Where demonstration enables rapid policy approximation, it is inherently bounded by the performance of the expert or oracle, thus limiting exploration into potentially superior solutions not evident through traditional methods.

Experience: Reinforcement Learning

The experience-based methodology leverages reinforcement learning (RL) to allow the policy to discover novel and potentially superior strategies:

• Traveling Salesman Problem (TSP): RL-based models, such as those utilizing GNNs, have shown promise in deriving near-optimal solutions by learning from the partial tour lengths as reward signals.
• Heuristic and Hyper-heuristic Methods: These models explore dynamically adjustable heuristic sequences or hyper-heuristics, leveraging the experience of state-action rewards to fine-tune decision-making processes, even in large search spaces.

RL offers the distinct advantage of continual improvement over the expert by optimizing directly for the performance measure, though this comes at the cost of increased computational and sample complexity.

Algorithmic Structure

ML can be integrated into CO algorithms in several ways:

• End-to-End Learning: Directly training ML models to output solutions for given instances; effective in domains like TSP but lacks feasibility guarantees.
• Algorithm Configuration: Using ML to configure algorithmic heuristics, params, or strategies; enhances existing solvers' efficiency without compromising exactness.
• Embedded Learning: Repeated ML-CO interactions within an overarching solver framework, such as branching in MILP or iterative cutting-plane selection; balances ML flexibility with solver robustness.

Implications and Future Directions

The paper emphasizes multiple layers of generalization in ML for CO—both across problem instances and algorithmic states. RL and fine-tuning combined with meta-learning approaches offer pathways to generalizable and adaptable policies.

Furthermore, the intersection of ML and CO holds promise for both practical and theoretical advancements. Practically, integrating ML into CO solvers can lead to performance boosts in various industries—transportation, supply chain, and beyond. Theoretically, it opens up exploration into new heuristic strategies and decision policies difficult to decipher through traditional means.
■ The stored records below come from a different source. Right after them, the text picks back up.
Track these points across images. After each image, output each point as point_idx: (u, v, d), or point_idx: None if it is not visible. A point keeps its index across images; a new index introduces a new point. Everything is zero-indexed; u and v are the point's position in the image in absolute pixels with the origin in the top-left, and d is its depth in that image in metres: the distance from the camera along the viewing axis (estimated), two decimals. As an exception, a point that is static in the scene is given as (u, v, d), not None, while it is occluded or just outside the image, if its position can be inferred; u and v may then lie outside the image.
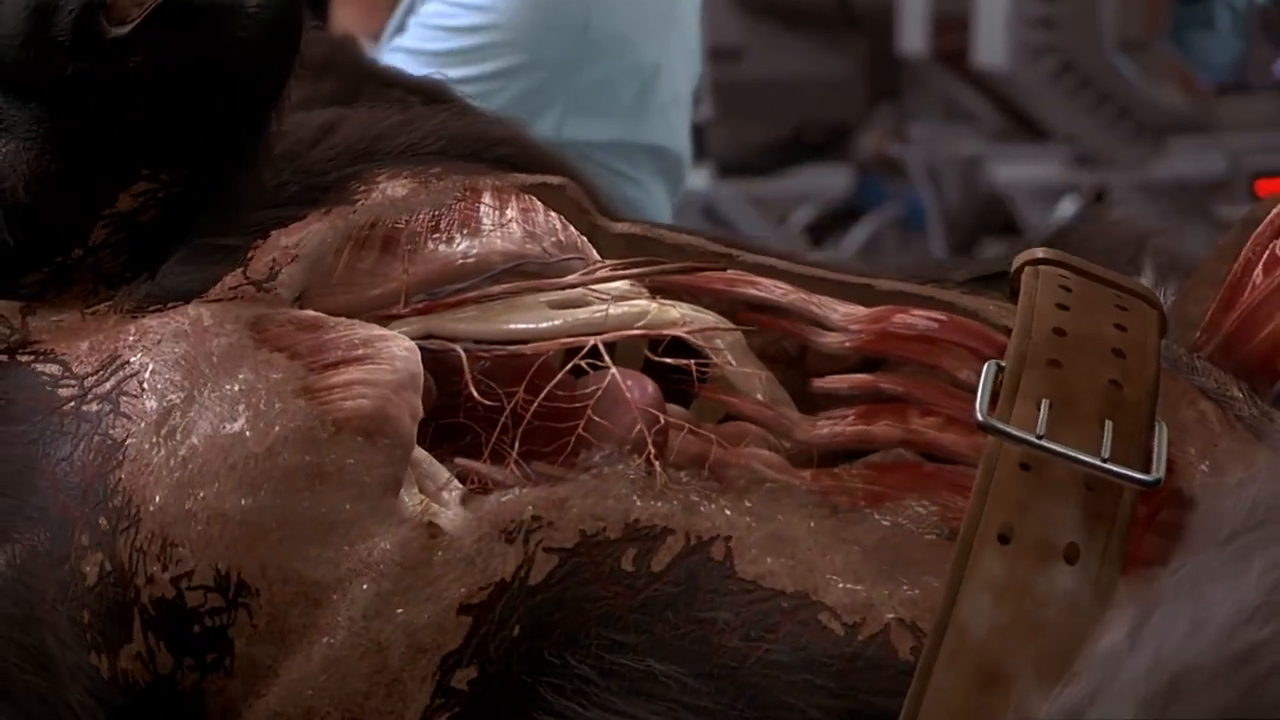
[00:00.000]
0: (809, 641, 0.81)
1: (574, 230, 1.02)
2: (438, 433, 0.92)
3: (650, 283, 1.00)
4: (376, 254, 0.96)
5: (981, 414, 0.83)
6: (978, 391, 0.84)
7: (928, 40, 3.88)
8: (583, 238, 1.02)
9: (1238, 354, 0.96)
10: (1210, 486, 0.85)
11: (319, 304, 0.94)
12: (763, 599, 0.83)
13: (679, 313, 0.98)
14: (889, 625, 0.82)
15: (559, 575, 0.84)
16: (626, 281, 1.00)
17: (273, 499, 0.84)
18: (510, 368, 0.93)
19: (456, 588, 0.83)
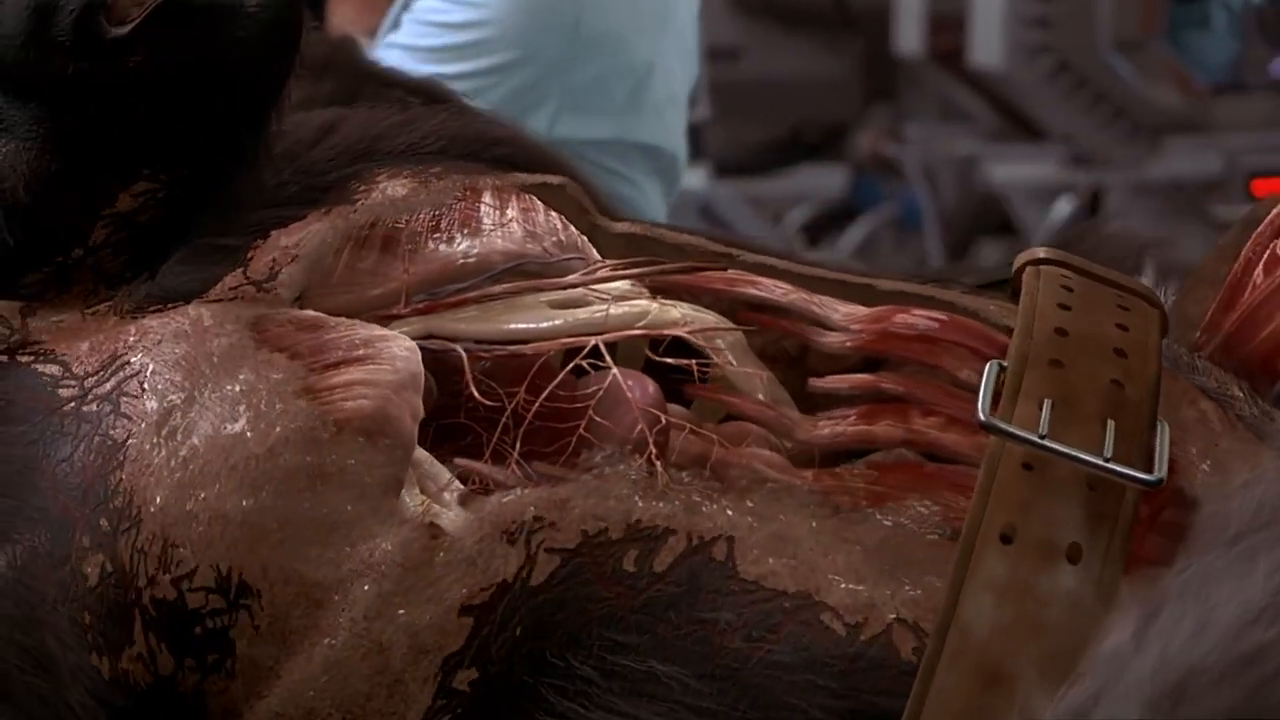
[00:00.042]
0: (811, 642, 0.81)
1: (574, 230, 1.02)
2: (439, 433, 0.92)
3: (651, 282, 1.00)
4: (377, 254, 0.96)
5: (984, 414, 0.83)
6: (979, 391, 0.84)
7: (924, 40, 3.88)
8: (583, 237, 1.02)
9: (1238, 354, 0.96)
10: (1214, 486, 0.85)
11: (319, 304, 0.94)
12: (765, 599, 0.83)
13: (680, 313, 0.98)
14: (891, 625, 0.82)
15: (561, 576, 0.83)
16: (627, 281, 0.99)
17: (274, 500, 0.84)
18: (511, 368, 0.93)
19: (458, 588, 0.83)
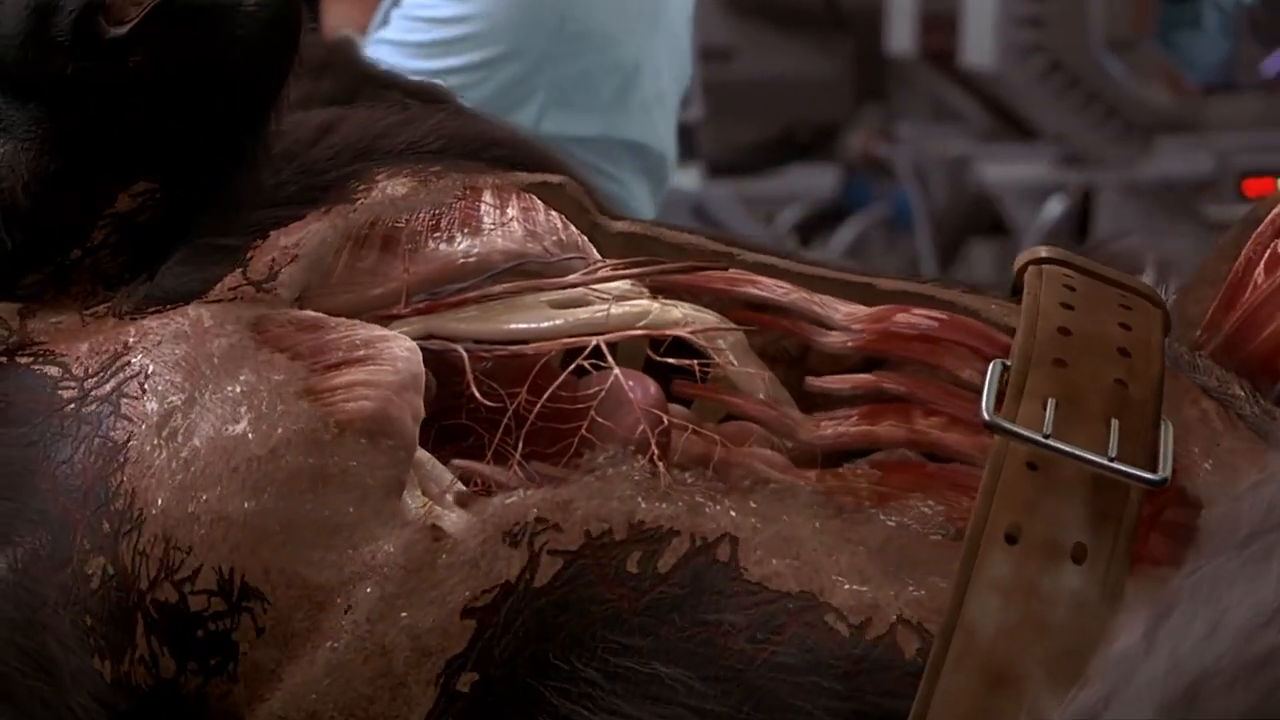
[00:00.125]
0: (815, 643, 0.81)
1: (574, 229, 1.02)
2: (440, 434, 0.92)
3: (651, 282, 1.00)
4: (376, 253, 0.96)
5: (988, 413, 0.83)
6: (983, 391, 0.84)
7: (915, 40, 3.88)
8: (583, 237, 1.02)
9: (1239, 354, 0.96)
10: (1219, 486, 0.85)
11: (319, 304, 0.93)
12: (768, 600, 0.82)
13: (681, 313, 0.97)
14: (895, 626, 0.81)
15: (564, 578, 0.83)
16: (628, 281, 0.99)
17: (276, 502, 0.83)
18: (512, 368, 0.93)
19: (461, 591, 0.83)
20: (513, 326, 0.95)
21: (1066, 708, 0.66)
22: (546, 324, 0.95)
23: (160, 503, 0.84)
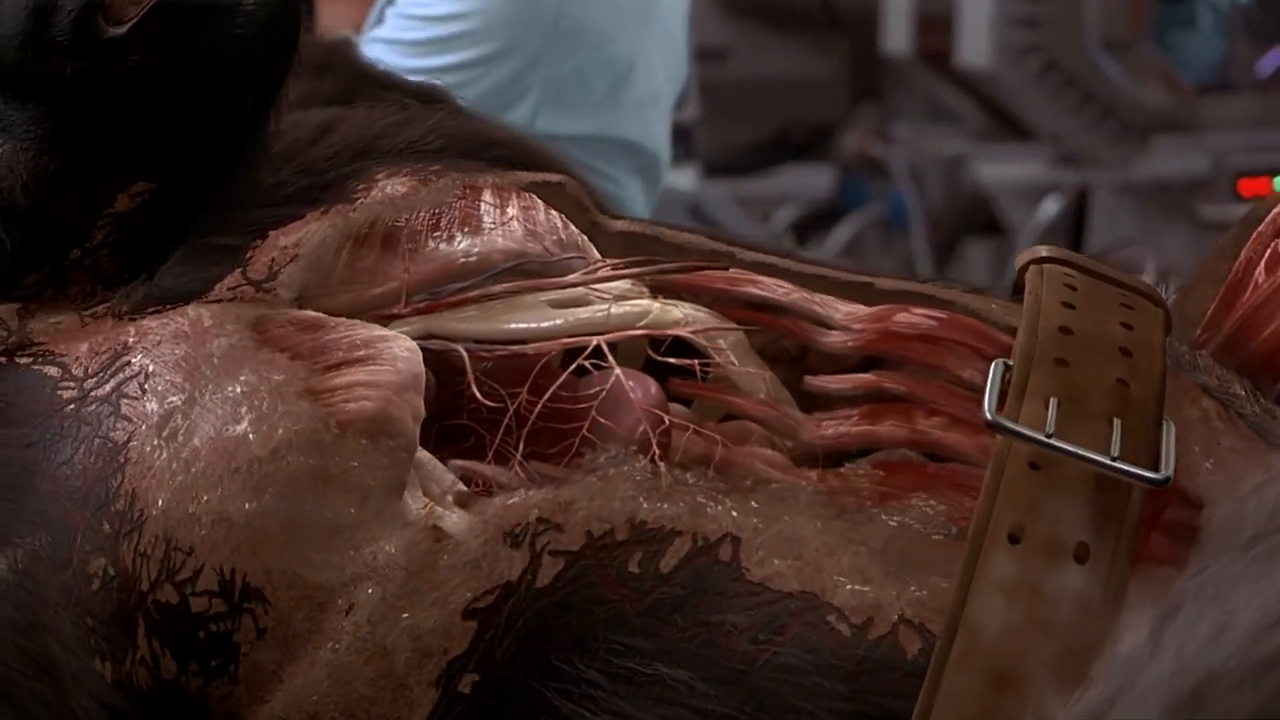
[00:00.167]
0: (817, 643, 0.81)
1: (575, 229, 1.01)
2: (441, 435, 0.91)
3: (651, 282, 0.99)
4: (376, 253, 0.96)
5: (990, 413, 0.82)
6: (985, 390, 0.84)
7: (911, 40, 3.88)
8: (583, 236, 1.02)
9: (1240, 353, 0.96)
10: (1220, 485, 0.85)
11: (319, 304, 0.93)
12: (770, 601, 0.82)
13: (681, 313, 0.97)
14: (897, 626, 0.81)
15: (565, 578, 0.83)
16: (628, 281, 0.99)
17: (277, 503, 0.83)
18: (513, 368, 0.93)
19: (462, 592, 0.83)
20: (513, 326, 0.95)
21: (1071, 708, 0.66)
22: (547, 324, 0.95)
23: (161, 503, 0.83)
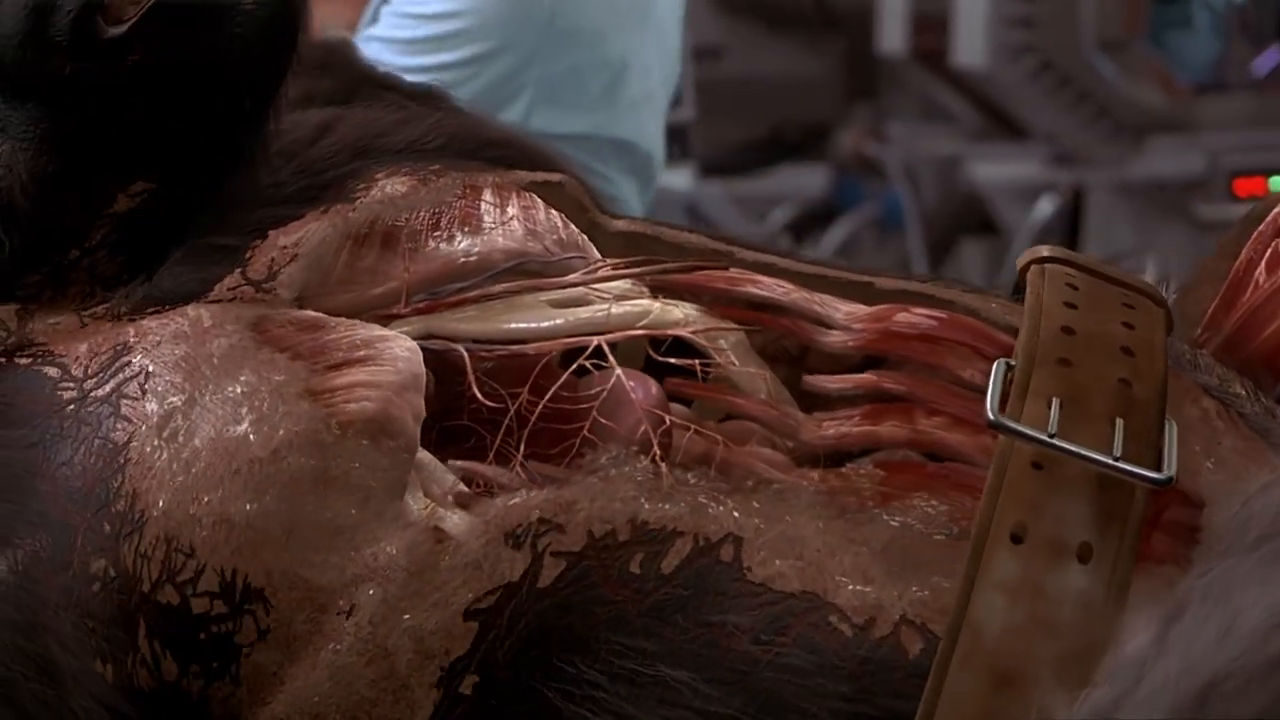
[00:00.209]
0: (820, 644, 0.80)
1: (574, 228, 1.01)
2: (441, 435, 0.91)
3: (651, 281, 0.99)
4: (376, 252, 0.95)
5: (993, 413, 0.82)
6: (987, 390, 0.84)
7: (907, 39, 3.88)
8: (583, 236, 1.02)
9: (1240, 353, 0.95)
10: (1221, 485, 0.85)
11: (319, 304, 0.93)
12: (772, 601, 0.82)
13: (682, 312, 0.97)
14: (899, 627, 0.81)
15: (567, 579, 0.82)
16: (628, 280, 0.99)
17: (278, 504, 0.83)
18: (513, 368, 0.92)
19: (464, 593, 0.82)
20: (513, 326, 0.95)
21: (1078, 709, 0.66)
22: (547, 324, 0.95)
23: (161, 504, 0.83)
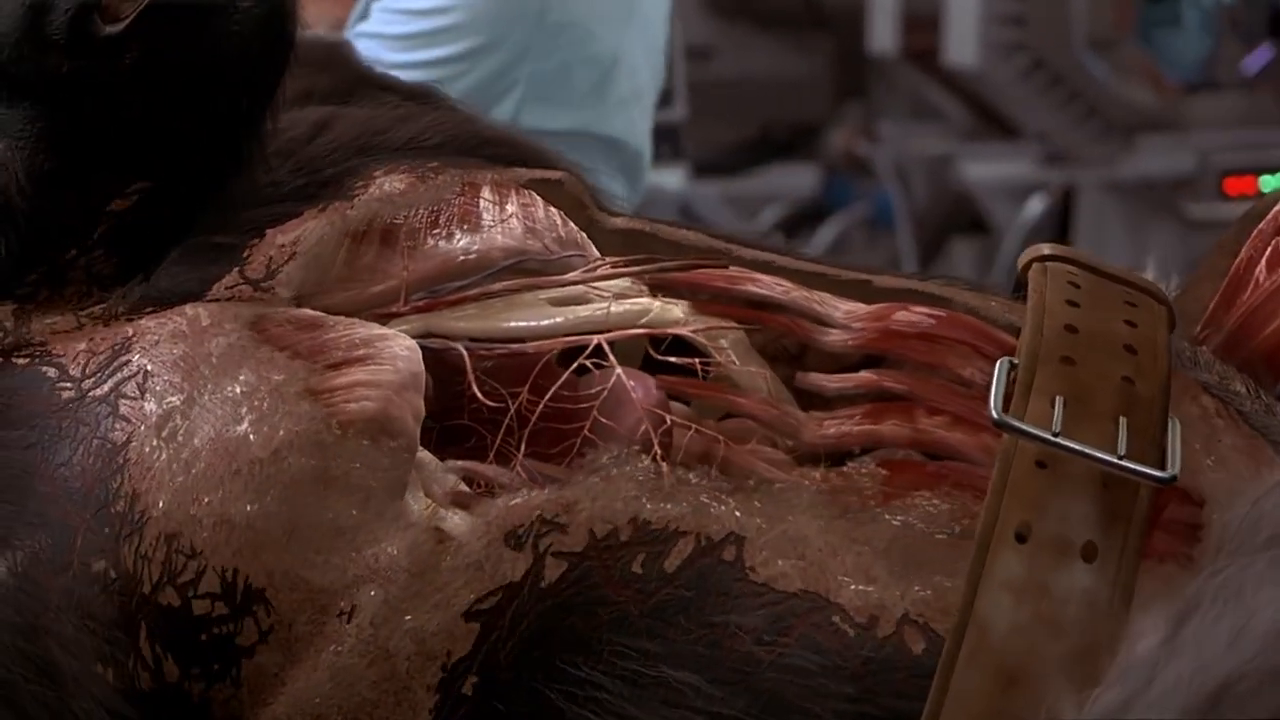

Challenges and Considerations

Key challenges include ensuring solution feasibility, effectively modeling problem instances for ML, and addressing the inherent scaling issues. The necessity to generalize from sampled problem distributions to unseen instances remains an overriding concern. Generating rigorous and representative datasets remains a critical step for training robust models.

Conclusion

The survey underscores a symbiotic relationship between ML and CO, highlighting how ML can augment and automate heuristic methodologies in CO algorithms. While many contributions remain exploratory, the potential for substantive improvements in CO problem-solving through ML integration is significantly promising, ushering in a new era for combinatorial optimization approaches.